Doença inflamatória intestinal (DII) é uma doença inflamatória crónica não específica do intestino, incluindo a colite ulcerativa (UC) e a doença de Crohn (DC). As lesões UC envolvem apenas o cólon (intestino grosso), enquanto as lesões CD podem envolver todas as partes do tracto gastrointestinal, com predominância do íleo terminal e do seu cólon adjacente. Actualmente, a incidência da DII está a aumentar, e foi publicado um artigo sobre os pontos-chave do conhecimento clínico da DII na JAMA a 21 de Maio, que descreveu brevemente o conhecimento sobre as principais manifestações clínicas, diagnóstico e tratamento da DII, levando a inculcação médica e a popularização a mais pacientes com DII, e uma triagem sistemática para os clínicos.
Diagrama esquemático da DII: acima à esquerda está a colite ulcerativa (UC), que parte do cólon distal – recto e progride para a extremidade proximal, envolvendo todo o cólon, com uma distribuição contínua; acima à direita está a doença de Crohn (DC), uma doença inflamatória granulomatosa crónica, com lesões principalmente no íleo terminal e no cólon adjacente, que pode envolver todas as partes do tracto gastrointestinal É na sua maioria segmentar e assimétrica na distribuição.
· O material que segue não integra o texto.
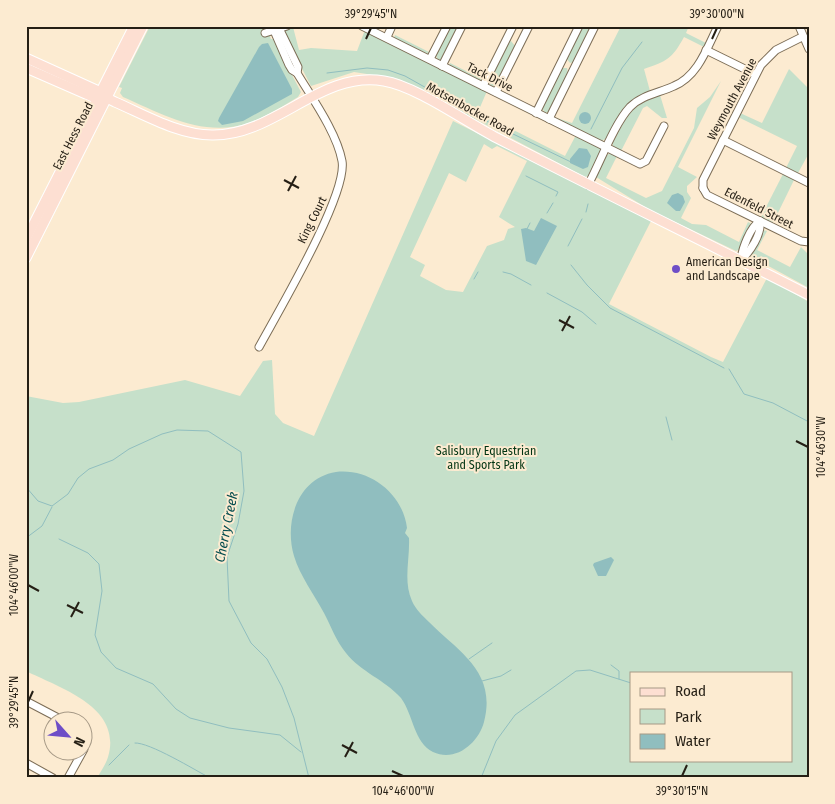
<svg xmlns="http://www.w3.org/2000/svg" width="835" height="804" font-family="'Fira Sans Condensed',sans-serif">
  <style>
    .green { fill: #c6e0ca; fill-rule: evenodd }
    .water { fill: #90bebf }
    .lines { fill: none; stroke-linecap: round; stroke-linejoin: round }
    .stream { stroke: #90bebf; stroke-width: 1 }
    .minor-casing { stroke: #7c6d56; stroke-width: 9 }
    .major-casing { stroke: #fff; stroke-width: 11 }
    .minor { stroke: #fff; stroke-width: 7 }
    .major { stroke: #fddfd2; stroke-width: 9 }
    .ticks { fill: none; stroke: #251f15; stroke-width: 2 }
    .poi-dot { fill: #6e4ec7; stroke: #fcebd1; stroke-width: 2 }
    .labels { text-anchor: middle; stroke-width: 4; stroke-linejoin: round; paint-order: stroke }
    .street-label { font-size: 12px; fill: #251f15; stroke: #fcebd1 }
    .poi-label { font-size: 12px; fill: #251f15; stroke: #fcebd1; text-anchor: start }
    .park-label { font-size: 12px; fill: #003412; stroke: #fcebd1 }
    .water-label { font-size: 14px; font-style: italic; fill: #074e50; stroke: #fcebd1 }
    .neatline { fill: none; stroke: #251f15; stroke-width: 2 }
    .ticks-label { font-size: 12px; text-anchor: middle; fill: #251f15 }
  </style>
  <rect width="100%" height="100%" fill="#fcebd1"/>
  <g class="green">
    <path d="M 150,26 L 266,26 L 271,39 L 273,39 L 301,92 L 298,97 C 283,106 267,116 251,122 C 206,139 164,115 123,97 L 120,93 L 122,88 L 119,87 Z"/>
    <polygon points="449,26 460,26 444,59 438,60 435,54"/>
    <polygon points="581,26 592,26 574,62 570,63 566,58"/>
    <path d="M 621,26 L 689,26 L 686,33 L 706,43 L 704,47 L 684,37 C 672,59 667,61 644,69 L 650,91 L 636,98 L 606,142 L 604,139 L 602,142 L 554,117 L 572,123 Z"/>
    <polygon points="293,27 299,50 311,48 357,51 365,30 487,91 478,112 565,156 576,135 599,147 602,151 590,175 585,177 399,79 354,72 311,86 284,34 286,30"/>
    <polygon points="395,35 429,52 428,54 394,38"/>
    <polygon points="511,41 516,47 496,85 492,87 488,81 507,43"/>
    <polygon points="450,63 482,79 481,81 449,66"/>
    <polygon points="561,68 567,68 568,74 550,111 545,113 541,106"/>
    <polygon points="789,69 809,89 809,153 798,173 786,168 797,146 738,117 740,113 762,123"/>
    <polygon points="721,81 678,167 697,177 687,186 687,192 691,198 681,218 692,224 706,225 739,242 748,222 752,224 740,249 736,251 650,210 596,177 606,156 610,153 617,156 606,178 646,198 662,191 694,128 697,108 710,97"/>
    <path d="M 660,95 L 667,118 L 662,118 L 647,106 L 643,108 L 621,151 L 613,147 L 613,143 C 626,117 631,105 660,95 Z"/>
    <path d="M 453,121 L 651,221 L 609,304 L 711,357 L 723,362 L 767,278 L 809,302 L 809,778 L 110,778 L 105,775 L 103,778 L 97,778 C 101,771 106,764 108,757 C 123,707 60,688 26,671 L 26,396 L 63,403 L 79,402 L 185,380 L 240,396 L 263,361 L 272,360 L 275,414 L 283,423 L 314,436 ZM 484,144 L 492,149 L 497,146 L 527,161 L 499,217 L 515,227 L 508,229 L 504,240 L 487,246 L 463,292 L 446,290 L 420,276 L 425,265 L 410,257 L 449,173 L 466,182 ZM 631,673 L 791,673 L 791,760 L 631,760 Z"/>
    <polygon points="783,174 794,180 773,223 761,217"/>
    <polygon points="763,230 767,231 757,250 790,267 801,247 809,255 809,288 752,257 751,253"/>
  </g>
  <g class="water">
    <polygon points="268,43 292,89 292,94 243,121 222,125 218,121 219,118 259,47 262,44"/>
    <circle cx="585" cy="118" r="6"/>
    <polygon points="579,148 587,149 591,156 588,167 583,169 570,163 570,159"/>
    <polygon points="678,193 683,196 685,202 680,211 676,211 667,203 672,195"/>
    <polygon points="541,218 557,226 536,265 526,261 521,229 526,228 534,231"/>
    <path d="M 336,472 C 370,468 403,494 407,528 L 405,533 L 409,538 C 410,559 403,581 412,601 C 416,610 422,615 429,622 C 459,652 497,672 484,722 C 479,742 456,763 433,752 C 414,743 413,714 401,698 C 385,680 361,672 346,653 C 336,641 331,626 324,613 C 314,594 300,576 294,556 C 284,523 297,478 336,472 Z"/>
    <polygon points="611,557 614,560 606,576 598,576 593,565 594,563"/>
  </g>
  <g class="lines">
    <g class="stream">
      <polyline points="327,73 367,68 388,70 405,76 480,118 571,162"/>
      <polyline points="591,129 622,68 642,42"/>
      <polyline points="526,176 558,192 556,196"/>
      <polyline points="586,212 588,204"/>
      <polyline points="547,213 553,203"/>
      <polyline points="527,229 530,223"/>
      <polyline points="568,246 582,219"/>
      <polyline points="571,265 587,285 610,308 724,368"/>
      <polyline points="503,272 511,274 531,285"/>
      <polyline points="474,279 478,272"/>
      <polyline points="547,293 582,312 596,324"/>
      <polyline points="729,369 744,394 773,403 809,422"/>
      <polyline points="666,417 672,440"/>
      <polyline points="26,487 38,501 52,506 68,494 78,478 89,469 113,460 129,449 162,434 177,430 208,431 241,452 244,491 238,524 227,557 229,601 251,643 267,659 282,687 294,718 309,778"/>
      <polyline points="26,538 42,526 52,507"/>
      <polyline points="59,539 88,553 99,564 102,591 95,635 101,652 116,668 153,684 176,709 190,718 229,728 280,735 301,752"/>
      <polyline points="469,659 492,643"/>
      <polyline points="611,665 619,671 619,679"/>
      <polyline points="482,681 501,676 511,670"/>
      <path d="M 135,743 C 149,742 195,770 210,778"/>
      <polyline points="109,765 129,745"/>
      <polyline points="481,778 496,741 515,715 576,671 590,670 631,683"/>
    </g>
    <g class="minor-casing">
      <g id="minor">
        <polyline points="272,26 289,65 292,70 297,73"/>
        <polyline points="362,26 640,164 646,161 664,126"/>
        <polyline points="799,26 809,49"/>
        <polyline points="265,33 287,26"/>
        <polyline points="387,37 392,26"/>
        <polyline points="706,50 755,74"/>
        <polyline points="430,59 447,26"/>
        <polyline points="442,66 462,26"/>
        <polyline points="483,86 513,26"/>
        <polyline points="496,92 529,26"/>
        <polyline points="536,113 579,26"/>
        <polyline points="549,119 595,26"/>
        <polyline points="723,140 809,183"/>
        <path d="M 588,185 C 600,163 614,124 630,107 C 642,95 659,93 674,86 C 698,76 707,48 718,26"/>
        <polyline points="703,188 703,180 761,65 776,50 802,37"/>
        <polyline points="703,188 707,195 801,241 809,242"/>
        <path d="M 741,260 C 750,252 762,234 760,221"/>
        <path d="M 741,260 C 742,249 750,227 760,221"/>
        <path d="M 259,347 C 278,312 348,194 342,161 C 337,133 312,98 297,73 L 298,67 L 278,26"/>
        <polyline points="26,701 66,722"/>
        <polyline points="26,763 53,778"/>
        <polyline points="68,778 84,749 82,735"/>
      </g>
    </g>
    <g class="major-casing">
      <g id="major">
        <path d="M 26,58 L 101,92 L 107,98 L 115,102 C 145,115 179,135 212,135 C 276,136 320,70 384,81 C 416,86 466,122 497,138 C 600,191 705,242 809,295"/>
        <polyline points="26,68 97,99 101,99"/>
        <polyline points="26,239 134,26"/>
        <polyline points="26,258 143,26"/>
      </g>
    </g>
    <use href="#minor" class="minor"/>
    <use href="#major" class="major"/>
  </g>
  <path class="ticks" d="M 366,39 L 371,28M 712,39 L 717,28M 284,180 L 299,188M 288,191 L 296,176M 559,320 L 574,328M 562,331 L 570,316M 796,441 L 808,447M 28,585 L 39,591M 67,605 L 83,613M 71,617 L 79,602M 28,702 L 33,691M 342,745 L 357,753M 345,757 L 353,742M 392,771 L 403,776M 682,776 L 687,765"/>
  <circle class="poi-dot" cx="676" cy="269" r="5"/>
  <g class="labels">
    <g class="street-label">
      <text transform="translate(490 77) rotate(27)" y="4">Tack Drive</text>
      <text transform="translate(732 99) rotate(-62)" y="4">Weymouth Avenue</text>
      <text transform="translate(470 109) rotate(29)" y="4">Motsenbocker Road</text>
      <text transform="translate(73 136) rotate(-63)" y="4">East Hess Road</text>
      <text transform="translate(759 208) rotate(27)" y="4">Edenfeld Street</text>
      <text transform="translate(312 220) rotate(-64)" y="4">King Court</text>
    </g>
    <g class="poi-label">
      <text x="686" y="266">American Design<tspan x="686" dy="14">and Landscape</tspan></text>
    </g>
    <g class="park-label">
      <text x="486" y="455">Salisbury Equestrian<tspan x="486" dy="14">and Sports Park</tspan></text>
    </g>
    <g class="water-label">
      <text transform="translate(226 527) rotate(-79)" y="5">Cherry Creek</text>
    </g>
  </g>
  <rect width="835" height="804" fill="none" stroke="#fcebd1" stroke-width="55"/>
  <rect x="630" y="672" width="162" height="90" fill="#fcebd1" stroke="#a69986"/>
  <rect x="640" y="688" width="25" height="8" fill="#fddfd2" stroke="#a69986"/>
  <text x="675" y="696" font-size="15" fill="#251f15">Road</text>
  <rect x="640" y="709" width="25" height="15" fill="#c6e0ca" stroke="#a69986"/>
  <text x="675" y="722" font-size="15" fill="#251f15">Park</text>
  <rect x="640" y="734" width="25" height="15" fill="#90bebf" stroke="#a69986"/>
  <text x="675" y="746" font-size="15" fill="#251f15">Water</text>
  <g transform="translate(68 736) rotate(117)"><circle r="24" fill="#fcebd1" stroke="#a69986"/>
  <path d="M0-4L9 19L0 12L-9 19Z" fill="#6e4ec7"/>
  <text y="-8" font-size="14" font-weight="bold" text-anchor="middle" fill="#251f15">N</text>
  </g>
  <rect x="28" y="28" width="780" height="748" class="neatline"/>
  <g class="ticks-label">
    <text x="371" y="18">39°29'45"N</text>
    <text x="717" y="18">39°30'00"N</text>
    <text transform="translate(821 447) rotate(-90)" y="4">104°46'30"W</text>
    <text transform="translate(14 585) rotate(-90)" y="4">104°46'00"W</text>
    <text transform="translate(14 702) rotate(-90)" y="4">39°29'45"N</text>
    <text x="403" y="795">104°46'00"W</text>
    <text x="682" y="795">39°30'15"N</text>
  </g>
</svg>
A figura seguinte mostra que, a partir da profundidade de envolvimento da parede do cólon, a CU normalmente envolve apenas a camada interna da parede intestinal, enquanto que a DC pode envolver todas as camadas da parede intestinal.
A etiologia da DII em populações susceptíveis ainda não é clara, mas acredita-se que quatro factores principais podem desempenhar um papel: herança genética, factores ambientais, flora intestinal e resposta imunitária anormal no intestino. A idade da população diagnosticada com DII é principalmente entre os 15-30 anos.
2. Principais sintomas Clinicamente, os sintomas dos pacientes com DII variam em gravidade, manifestando-se principalmente como diarreia, dor abdominal, fezes com sangue, febre, mal-estar e perda de peso. Como resultado do envolvimento inflamatório sistémico fora do tracto gastrointestinal, os pacientes com DII podem apresentar artralgia ou artrite, perturbações visuais ou oculares, erupções cutâneas, e doença hepática.
Sintomas geralmente mostram um desenvolvimento suave de cronicidade, mas podem também piorar subitamente e tornar-se violentos, e se não forem tratados, podem levar a infecção grave, hemorragia ou perfuração intestinal, ou mesmo a risco de vida.
3, pontos de diagnóstico O historial médico do paciente, exames de imagem incluindo TC, raio-X, e endoscopia gastrointestinal devem ser combinados para avaliar o paciente de forma abrangente.
>>br /> Deve ser enfatizado que as fezes e os exames de sangue devem ser utilizados para excluir diarreia causada por infecções comuns.
>>br /> Em contraste, as anomalias observadas nos exames de sangue de rotina incluem: anemia, marcadores inflamatórios elevados, perturbações electrolíticas (devido a diarreia), diminuição da albumina (devido a inflamação e absorção deficiente de nutrientes) e deficiências vitamínicas (comuns em doentes com DC devido a absorção deficiente de nutrientes).
A endoscopia é um instrumento de diagnóstico essencial, incluindo a gastroscopia e a colonoscopia, dependendo do local provável da lesão do paciente. O diagnóstico é frequentemente confirmado pela realização de uma biopsia de tecido do local suspeito para exame patológico.
4.Treatment plano Para pacientes com DII, é adoptado um tratamento graduado, ou seja, o plano de tratamento é determinado de acordo com a gravidade do paciente. Para pacientes ligeiros, pode ser utilizado tratamento anti-inflamatório, oral ou enema ou supositórios. Em casos mais graves, devem ser aplicados imunomoduladores ou imunossupressores, que podem ser administrados oralmente, por via subcutânea ou por infusão intravenosa. Em casos fulminantes graves, as hormonas devem ser aplicadas para suprimir a doença. (É importante considerar que quanto maior o nível do medicamento, maior o custo e maiores os efeitos secundários relativos).
Se o tratamento médico conservador não funcionar, o tratamento cirúrgico pode ser considerado.
>br />Além disso, é importante notar que os pacientes com DII que têm lesões envolvendo o cólon correm um risco muito maior de desenvolver cancro do cólon e, portanto, é necessária uma vigilância colonoscópica a longo prazo para estes pacientes.